Tuesday, July 4, 2017

Our People Drift and Die

i have been so focused on the difficulties of our move that i have largely ignored what is happening in our government and the difficult issues that confront us.  now that my wife and i can begin to see an end to the unpacking and organizing of our belongings in our new home and as we celebrate the anniversary of our country's beginning, i'm becoming engaged with politics and governance once more.  two things have captured my attention.

the first is our president's continuing attacks on the press and particularly his latest tweets on msnbc commentators joe scarborough and mika brzezinski.  mr. trump's cruel remarks about brzezinski's appearance and intelligence, his belittling of their show, and the name-calling ("crazy joe," "crazy mika," "psycho joe") are unworthy of the office of president.  his pattern of attacking those who criticize his policies in the most personal, and often untruthful, ways is contemptible.  moreover, they are dangerous to our democracy.  mr. trump encourages those who choose reportage that reinforces their own preconceived beliefs and who refuse to examine facts that are presented to them in an unbiased way, labeling any news that contradicts their point of view as "fake."  without a free and vigorous press, our democratic values cannot survive.

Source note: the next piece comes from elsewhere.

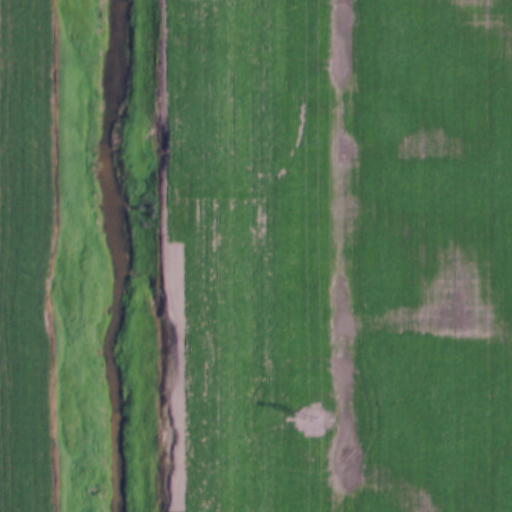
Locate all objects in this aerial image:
power tower: (311, 419)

the second issue that is worrying to me is the ongoing push to repeal the affordable care act and replace it with legislation that will be harmful to millions of people, including those with serious medical conditions, the poor, children, and the elderly.  the callous posturing of the leaders of the republican majority in congress who have relentlessly portrayed the aca as a complete failure and their indifference to the suffering their replacement legislation will cause demonstrates their lack of concern for ordinary americans and their desire to further enrich those at the top of the economic ladder at the expense of everyone else.  we are fortunate to have several republicans who have opposed their efforts and refused to go along with the legislation put forward in the senate.  now mr. trump and some republican legislators have suggested that the aca be repealed with no replacement adopted in its place, a move that would throw health care in the usa into a panic that will cause further suffering.  the republicans have painted themselves into a corner with their constant campaigning to repeal "obamacare" and are incapable of taking the more reasonable and compassionate route of tweaking the existing legislation to make it work better.

one can only hope that those who voted for the present regime will regret what they have done and take a different course in the mid-term elections and the next presidential election.  may we resist those in power who threaten our institutions like the free press.  may we vote for a more compassionate and reasonable government when we have the opportunity.  may we condemn rhetoric from those in power that belittles and insults those who question their policies and actions.  may we return to civil discourse that respects opposing points of view.  shalom.